WRITTEN EXERCISE A -
In the model railroad forum thread, what did NWHOOSIER pay for the N&W 2-8-8-2 Rivarossi?
WRITTEN EXERCISE B -
Please continue the model railroad forum thread from where it stops.

SUPPLIED PASSAGE -
━━━━━━━━━━
Excellent idea, traction fan. I told my wife about what you used, and she, being a sewing artist, immediately said the shingles could be made using pinking shears...they cut the same sawtooth shape as what the bags had.


----------



## NWHOOSIER

My locos are 90% old blue box Athearns. Thats cheap compared to whats out there and brand new. My most expensive is N&W 2-8-8-2 Rivarossi. 75.00 bucks and free shpping from ebay. Back in December i added new old stock Athearn blue box SD40-2 Santa Fe for 22.50 shipped from ebay. 
For rolling stock i go to shows and get Athearn,Roundhouse or Accurail cars for 5-10 bucks each. Some with original boxes and kadees already on them. Ebay cannot compete with those show prices because of shipping charges but also everyone bidding against you.


----------



## Don F

I make custom loads for O and S gauge gondolas and hoppers, including scrap loads. I use all kinds of materials that I find at work, at home and on walks in the woods and other places where unusual items that can be used as scrap can be found. 
I cut thin strips from old used band saw blades, and curve them into an oval to represent an industrial sized used band saw blade. I use a dremel to cut teeth into fender washers to use as commercial saw blades. I've made mufflers from scraps of thin metal, and guide rail from aluminum foil iced tea covers. 
I save ball point pen springs and cut short sections to use as coil springs, and cut thin strips of pliable metal in graduated lengths and band them to use as leaf springs. 
Old drive gears from lawn mowers cut in half make great drive gears for lift bridges. Fan blades from small motors can be used as giant exhaust fans blades for mining industries or other large fans.
Window screen cut on a diagonal, and rolled up look like chain link fence. Screw studs from assemble at home shelving and entertainment units make great industrial drill bits for mining or construction equipment. Larger screen can represent older metal divided light window frames.
Silver wire from light fixtures and other electronic equipment can be twisted and coiled as old cable. Just leave the ends frayed a little. 
I have a container of crushed glass from a local scrap yard, and I sifted it through a window screen, and save the material the passed through; this make a nice glass load. Wood chip loads are made from yellow pine I get from a wood reel maker, again, I sift it through a window screen.
━━━━━━━━━━
LISTING -
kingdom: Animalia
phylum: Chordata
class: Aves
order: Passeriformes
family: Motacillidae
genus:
━━━━━━━━━━
RESPONSE A -
75.00 bucks, with free shipping from eBay.

RESPONSE B -
Plastic straws for stirring coffee make great pipes, and they're light weight too. Scrap metal sheet that is all rusted can be cut up to replicate metal siding or roofing. I save the metal cuttings from the band saw I use at work, and the shavings make a great shredded metal load. I've used old chain link fence post caps as containers for shredded metal. I just cut the top off and file flat, turn upside down in a gondola, choke it up with a piece of foam or cotton balls, and top off with metal cuttings. The possibilities are endless. I've included some photos, and more can be viewed on my website listed with my signature.
Don 


.


----------



## Gramps

Great idea, it looks real.


----------



## Tucgary

Being almost 5 years retired now,I am proud of how many items I have fixed around the house just by digging in my own drawers.
I have had these drawers for over 25 years and oh the treasures they hold. I have saved myself many trips and lots of $ just by taking the time to dig a little bit.
I fixed 2 items on the layout this last week by finding items that would do the job nicely. Tucgary


----------



## mopac

Don F is right about ink pens. They do have some usable
items. Here is a load of black pipe I made from ink pen
bodies. The wood is from match sticks. Once you get in the habit you will find all kinds of stuff to use.


----------



## DonR

If you build any styrene kits, save the sprues the maker
used to cast the parts. They come in various diameters and
make ideal pipes for plumbing or fuel services. 

Kadee coupler draft boxes also have sprues that
can becomes parts of your models.

I used the plastic cap from a paint spray can to make
the water tank for my water dept. It's support was
originally an 027 Marx airport beacon tower.









Don


----------



## Aminnich

Since my layout has a lumber yard/building supplies industry, I also have pipe loads im mind for my layout. I bought everything, I just need to make them, here is the video I got the idea from....


----------



## gregc

i have some magazines going back to 1939. Those modelers had to build just about everything from scratch.

Another thing to consider is when to be cheap and when not to be.


I've learned to hand lay turnouts to save money and for a custom fit. I'll also not feel so bad if I need to discard one.

I also use manual turnout controls.

I've used gravel from the road for some scenery projects. It can be screened for different sizes and is more realistic because it's no so uniform.

If screened with a magnet, it should also be good for ballast, or at least for scenery rocks.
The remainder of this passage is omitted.